Fora o Newton, que autores te instigam hoje? E grupos?
É um momento muito rico da mossa dramaturgia. Temos um Jô Bilac surgindo, por exemplo. E muita gente mais…é porque eu sou péssima de nomes. Quando desligar, vou lembrar de tanta gente. E também temos espetáculos muito interessantes, uma safra nova, forte, criativa. Os Atores de Laura, no Rio de Janeiro, que já tem uma trajetória, mas com uma pesquisa muito forte, uma riqueza. Acabei de ver O idiota, com a Cibele Forjaz, um espetáculo muito rico teatralmente.

Todo mundo pergunta sobre a amizade entre você e a Andrea e eu também tenho que perguntar. Mas vamos tentar mudar…o que te irrita na Andréa?
A Andréa não me irrita. Gosto muito de estar com ela. Criamos muita coisa e vivemos muita coisa. É uma relação contrutiva e criativa, como todas deveriam ser. As duas cresceram muito nesses 20 anos. Uma ajudou a outra, uma colabora com a outra. Ela tem um talento enorme como atriz. É estimulante estar com ela no palco. Jogar com ela em cena, o humor enorme que ela tem.

Vamos falar do “filho” de vocês e agora do “filhote”, que são os teatros. Como foi isso?
O Poeira tem seis anos e o Poerinha tem seis meses. Dá muito trabalho, muita despesa e um prazer enorme que segura esses dois outros lados. Temos o patrocínio da Petrobras para a programação, para fazer oficinas, para os artistas residentes, workshops, temos uma programação intensa e temos muito orgulho porque muitos trabalhos surgiram através daqui, com pesquisa, e isso é bancado. Mas o teatro em si é bancado por nós. Os dois teatros foram construídos por nós e mantidos por nós. Porque muita gente fala, mas a Lei Rouanet é muito rigorosa. Você não pode comprar nada, adquirir nenhum bem fixo. Então tudo o que é fixo, fomos nós.

Mas vocês tem lucro?
Não, minha filha! Não temos lucro. Temos um prejuízo financeiro.

Queria falar um pouco de política, do Ministério da Cultura, a sua opinião…
Não queria falar disso. Está caminhando tudo bem. Não tem nada especial para comentar.

Mas é mais fácil fazer teatro hoje?
Através da Lei Rouanet que possibilitou muitos e muitos espetáculos, vários e vários que não conseguiriam sem a lei. Mas temos a dificuldade que é manter um espetáculo. Tem uma coisa muito estranha. Hoje você não vive da bilheteria de um espetáculo. Quando o patrocínio acabou, acabou a peça. Tem que repensar.
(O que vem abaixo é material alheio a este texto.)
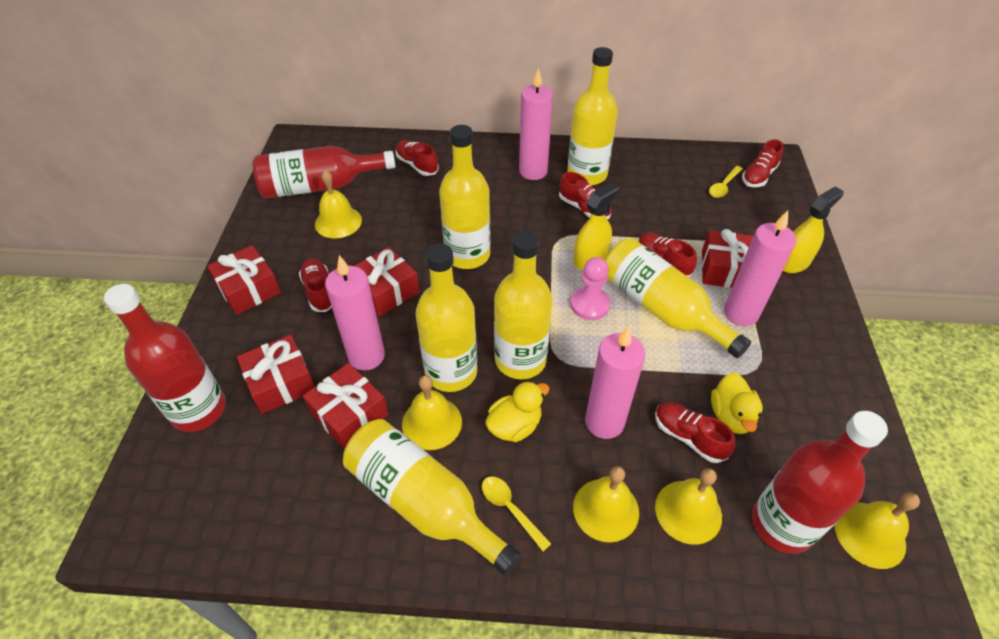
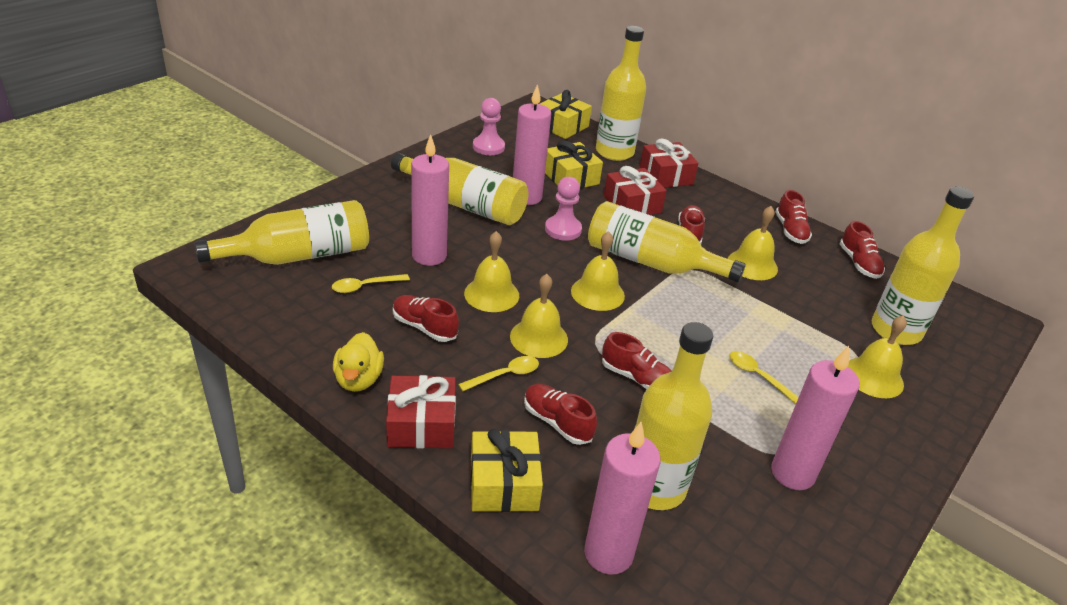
pink pawn: [571,257,610,320] = 1 -> [473,98,505,155] [545,177,582,241] = 2
red bottle: [104,284,226,432] [252,146,395,199] [752,411,888,554] = 3 -> none = 0
red gift: [207,245,281,315] [237,335,315,414] [303,363,389,449] [355,247,420,317] [702,229,753,288] = 5 -> [386,375,456,448] [604,166,667,215] [640,138,699,188] = 3
yellow duck: [485,381,550,442] [711,372,763,434] = 2 -> [333,332,384,392] = 1
yellow gift: none = 0 -> [470,429,543,512] [540,90,592,139] [545,140,603,189] = 3
yellow spoon: [482,476,551,551] [709,166,743,198] = 2 -> [332,274,410,293] [458,356,539,391] [729,351,799,404] = 3
yellow spray bottle: [574,182,619,270] [783,186,844,273] = 2 -> none = 0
Por conta da meia-entrada?
É basicamente a meia-entrada. E as produções foram ficando mais caras, são meandros, questões da própria lei. Não é detonar a lei, não acho que seja o caso.

E a televisão? Você não acha que a Nenê é muito retrógrada?
Hoje em dia é muito difícil encontrar uma mulher como a Nenê. Ela é de uma geração que tentou romper padrões, mas ela é tradicional, vive para o lar. E essa realidade ainda existe para muitas mulheres, os valores familiares. Mas sim, é mais difícil. As mulheres estão nas batalhas. O que mais me interessa nela é o que ela representa, a mãe, os valores familiares, a compreensão até acima das necessidades. É bom falar disso e representar isso.

E como você faz para conciliar tudo na sua vida? Televisão, cinema, teatro, três filhas, netos, dois teatros?
Eu faço isso todos os dias. E sempre foi isso. Também construi uma vida de acordo com as minhas necessidades. Sou muito ligada, ligada a muitas coisas, ao trabalho, ao lazer.

Mas você faz tudo ao mesmo tempo ou consegue tirar férias, por exemplo?
A única coisa que eu consigo preservar são as minhas férias porque eu normalmente vou para o exterior, só por isso. E aqui eu sou organizada, tenho o meu escritório, o Poeira, A grande família, um filme para rodar.

Qual é o filme?
Vendo ou alugo, com direção da Betsy de Paula. É uma comédia muito interessante, que reúne quatro gerações. A Nathália Timberg, que vai fazer minha mãe, a Sílvia Buarque, será minha filha e uma atriz jovem, a Beatriz Morgana, que será filha da Sílvia. Vamos filmar em setembro. Elas tiveram uma vida abastada e agora se juntam para vender uma casa e todas elas são representantes muito fieis das suas gerações.